* TEXT UNDER STUDY:
:::
Tuesday, December 9, 2008

Value Investment: what is it?

That's my first post on this blog and i will use it to introduce you to what i think is the investment philosophy that grants an active (or enterprising, as Graham called them) investor the highest chances of success during his investment career.

The value investment thinking school was developed by
Benjamin Graham and David Dodd, two professors of Columbia Business Schools and teachers of many famous investors (the most famous of them is Warren E. Buffett, the "Oracle of Omaha
"). Benjamin Graham was also a financial analyst and a successful investor: his Graham-Newman Corp. gained an annual compound return of 14.7% from 1936 until he retired in 1956 against a compound return of 12.2% for the US market.

Graham, after surviving the terrible market crash of 1929 (during which the Dow Jones Industrial average index lost almost 90% of it's value) at the expense of painful losses, was inspired to develop a more conservative and safer way to invest. After spending some years developing his new way of investing while teaching at Columbia, Graham finally published the book
Security Analysis in 1934 with the aid of David Dodd. This book represents the genesis of fundamental analysis. Graham explains than the market gives too much attention to current earnings and earnings forecasts, which most of the times prove to be unreliable, instead the market should place much more attention on the past performance of the business. To determine a company value the investor should carefully analyse it's past financial statements.
Graham also suggests to the enterprising investor to look for companies that have low market multipliers (like price/earning, price/book value, price/tangible asset value, price/cash flow) because generally those stocks are less susceptible to adverse market developments than those trading at high multipliers.
In 1949 Graham publishes The Intelligent Investor, which is considered the bible of the value investor. Warren Buffett describes it as: "by far the best book on investing ever written". This book is written for the general public and its greatest merit is to describe the specif intellectual framework an investor needs to survive and thrive in the market.

The 3 main ideas behind value investment are simple and rational:

  1. Look at stocks as business: the investor should think of stocks not like small piece of paper whose prices moves up and down randomly but as what they truly are: small pieces of a real life business, which produces products and services and employs people. The value of a stock depends on the value of the business behind it (what Graham calls intrinsic value), and while in the short term the price performance of a stock may outperform/under perform the performance of the business, in the long term the performance of a stock will reflect the performance of the business.
  2. Take advantage of the market's fluctuations instead of being fooled continuously by them: now that the enterprising investor know that what he must look at is intrinsic value and that business may sell in the stock market at prices that can be much higher or much lower than their intrinsic value because the market sometimes gets carried away and ends up being too optimistic or pessimistic, his objective is to study stock and determine their intrinsic value. When he as an idea on the true value of a stock, instead of letting himself get carried away by the mood of the market, he can take advantage of that by buying it cheap in a depressed market and by selling it dear in a euphoric market. Graham explain this concept with the effective metaphor of Mr Market, which we will talk about at another time.
:::
* RECORDS:
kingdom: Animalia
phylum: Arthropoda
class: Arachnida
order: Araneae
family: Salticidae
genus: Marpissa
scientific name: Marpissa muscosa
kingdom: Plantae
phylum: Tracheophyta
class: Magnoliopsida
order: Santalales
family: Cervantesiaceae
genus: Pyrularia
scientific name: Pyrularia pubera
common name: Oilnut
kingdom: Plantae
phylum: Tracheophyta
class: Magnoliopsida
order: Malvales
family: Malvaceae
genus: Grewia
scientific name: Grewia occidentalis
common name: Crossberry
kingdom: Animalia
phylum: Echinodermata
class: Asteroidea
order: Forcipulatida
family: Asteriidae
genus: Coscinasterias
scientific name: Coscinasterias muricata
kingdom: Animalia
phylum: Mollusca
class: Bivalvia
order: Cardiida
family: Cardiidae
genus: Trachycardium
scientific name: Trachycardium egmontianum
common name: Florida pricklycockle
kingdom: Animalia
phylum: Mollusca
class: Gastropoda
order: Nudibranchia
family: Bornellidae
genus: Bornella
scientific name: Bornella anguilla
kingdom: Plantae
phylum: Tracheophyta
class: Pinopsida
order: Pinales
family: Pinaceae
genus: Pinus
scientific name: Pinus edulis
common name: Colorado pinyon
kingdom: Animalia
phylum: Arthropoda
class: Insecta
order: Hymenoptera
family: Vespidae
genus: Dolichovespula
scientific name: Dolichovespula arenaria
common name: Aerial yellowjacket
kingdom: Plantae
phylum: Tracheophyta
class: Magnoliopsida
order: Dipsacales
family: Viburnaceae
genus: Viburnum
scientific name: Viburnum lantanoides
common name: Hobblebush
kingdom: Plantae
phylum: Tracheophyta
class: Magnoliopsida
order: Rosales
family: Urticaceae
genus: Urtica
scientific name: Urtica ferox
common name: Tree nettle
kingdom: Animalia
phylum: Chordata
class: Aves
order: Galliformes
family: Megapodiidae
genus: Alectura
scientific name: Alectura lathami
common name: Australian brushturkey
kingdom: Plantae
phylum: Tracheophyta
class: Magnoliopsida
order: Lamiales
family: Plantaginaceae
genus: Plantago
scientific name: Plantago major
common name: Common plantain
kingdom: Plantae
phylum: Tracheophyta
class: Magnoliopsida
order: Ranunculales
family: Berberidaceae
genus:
:::
* PROBLEMS AND TASKS:
1. Answer these about the blog post on value investment:
(a) What annual compound return did Graham-Newman Corp. gain from 1936 until 1956?
(b) In what year was Security Analysis published?
(c) In what year did Graham publish The Intelligent Investor?
2. Rewrite the blog post on value investment between "Graham, after surviving" and "past financial statements.", inclusive, putting "cautious" in place of "conservative".
The data play no part in this work.

* OUTPUTS FOR THE TASKS:
1.
(a) 14.7%
(b) 1934
(c) 1949

2.
Graham, after surviving the terrible market crash of 1929 (during which the Dow Jones Industrial average index lost almost 90% of it's value) at the expense of painful losses, was inspired to develop a more cautious and safer way to invest. After spending some years developing his new way of investing while teaching at Columbia, Graham finally published the book
Security Analysis in 1934 with the aid of David Dodd. This book represents the genesis of fundamental analysis. Graham explains than the market gives too much attention to current earnings and earnings forecasts, which most of the times prove to be unreliable, instead the market should place much more attention on the past performance of the business. To determine a company value the investor should carefully analyse it's past financial statements.